Dr Thomas exposed the shocking tactics used by these rogue traders that exploit these sites, and other companies, for personal gain.
He said: “What we are seeing is, no longer does the buyer need to meet the seller, often the transaction and the payment can take place through these applications.
“But then, of course, the product’s got to get from A to B, and we’re seeing the courier companies are increasingly being used for transportation.
“We’ve done quite a lot of work with these companies to teach staff on what to be suspicious of, certain packages – air holes are a giveaway.
“That’s where the market place is going, and obviously e-commerce is just getting bigger and bigger.”
In China, Facebook was blocked following the July 2009 Urumqi riots, but the coalition also includes Chinese websites such as Weibo, Alibaba, Baidu and Sogou.
Cyber spotters are expecting an increase in the rise of illegal activity on these sites in the wake of the recent wildlife trade ban in China, Dr Thomas added.
He continued: “One aspect of all this which will emerge, as it has with previous economic downturns, is an increase in criminal activity.
“There may well be a boom in wildlife trafficking once we get over this and start to return to normality – it will be a very different world.
“We’ve had long-term monitoring of Chinese language websites now that use code words, it originated for ivory, where they would sell ‘ox horns,’ which is just code for ivory.
“Studies on social media in South East Asia have shown how buyers and sellers are put in touch and discuss wildlife.”
Dr Thomas was quick to praise all the companies for their work so far, but admitted now, more than ever, there is a lot of work to be done ahead. He added: “The coalition to counter this trafficking online includes Facebook and Google, but between all the sites they’ve taken down millions of adverts this year selling illegal wildlife.

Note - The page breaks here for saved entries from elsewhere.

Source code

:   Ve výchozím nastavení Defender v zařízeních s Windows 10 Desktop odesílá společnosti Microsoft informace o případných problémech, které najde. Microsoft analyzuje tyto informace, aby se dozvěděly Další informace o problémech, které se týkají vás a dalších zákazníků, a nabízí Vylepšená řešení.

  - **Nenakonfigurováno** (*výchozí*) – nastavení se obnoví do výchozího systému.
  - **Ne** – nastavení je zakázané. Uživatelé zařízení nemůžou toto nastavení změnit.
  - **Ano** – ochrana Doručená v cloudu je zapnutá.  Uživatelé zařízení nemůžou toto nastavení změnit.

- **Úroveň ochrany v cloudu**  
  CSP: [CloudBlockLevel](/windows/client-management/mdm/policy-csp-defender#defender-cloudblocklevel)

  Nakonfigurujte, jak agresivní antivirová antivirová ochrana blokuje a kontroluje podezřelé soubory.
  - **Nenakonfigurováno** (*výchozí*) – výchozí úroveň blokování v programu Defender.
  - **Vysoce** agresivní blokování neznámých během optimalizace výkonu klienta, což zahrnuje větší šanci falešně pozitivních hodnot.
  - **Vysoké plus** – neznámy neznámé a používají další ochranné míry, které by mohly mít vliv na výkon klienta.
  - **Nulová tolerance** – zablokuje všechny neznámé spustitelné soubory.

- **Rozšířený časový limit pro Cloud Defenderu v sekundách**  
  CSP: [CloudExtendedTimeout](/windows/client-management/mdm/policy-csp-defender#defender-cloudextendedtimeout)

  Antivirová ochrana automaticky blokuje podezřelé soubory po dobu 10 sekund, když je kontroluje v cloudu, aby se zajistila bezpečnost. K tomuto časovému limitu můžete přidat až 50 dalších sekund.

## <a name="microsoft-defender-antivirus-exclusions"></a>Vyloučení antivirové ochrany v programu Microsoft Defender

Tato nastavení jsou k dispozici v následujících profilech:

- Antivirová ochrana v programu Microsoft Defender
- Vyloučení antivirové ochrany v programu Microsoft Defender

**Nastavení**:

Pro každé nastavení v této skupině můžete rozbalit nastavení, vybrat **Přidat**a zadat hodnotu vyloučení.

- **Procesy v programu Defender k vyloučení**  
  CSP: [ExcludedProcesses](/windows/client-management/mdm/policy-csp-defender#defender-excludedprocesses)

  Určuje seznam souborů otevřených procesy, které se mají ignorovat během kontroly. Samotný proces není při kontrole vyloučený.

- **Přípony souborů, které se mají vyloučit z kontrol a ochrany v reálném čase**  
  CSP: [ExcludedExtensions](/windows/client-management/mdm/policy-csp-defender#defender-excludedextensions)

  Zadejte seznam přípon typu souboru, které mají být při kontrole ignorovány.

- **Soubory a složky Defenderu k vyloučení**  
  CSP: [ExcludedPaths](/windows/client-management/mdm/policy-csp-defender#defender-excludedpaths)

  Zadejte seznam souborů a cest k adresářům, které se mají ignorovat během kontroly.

“There has been, certainly, a very positive response from these companies who have seen their services abused.
“But, it’s massive, at any one time they have billions of adverts and even with this artificial intelligence monitoring, it’s still a major policing operation.
“It’s just another commodity and that’s why it’s a major challenge, criminals see it as low risk, high reward.
“They believe the authorities are more likely to go after them if they are trying to flog people, guns or drugs.”
The WWF has already noticed a spike in a new emerging, and concerning, type of trade – the sale of fraudulent coronavirus cures said to be made from endangered species. A WWF spokeswoman told Express.co.uk: “There are indications that wildlife traffickers are using the same channels to reach consumers as everyone else during the COVID-19 lockdowns, including marketing via the internet and social media, shipping via post, and trafficking via small parcels.
“There are also alarming trends appearing online, including peddling fraudulent COVID-19 cures said to be made from endangered species, such as bear bile, rhino horn, and tiger bone.
“It is now more critical than ever to work with online companies through the Coalition to End Wildlife Trafficking Online to stop the sales of fake cures and illicit wildlife at source, before listings and adverts can even be posted online.”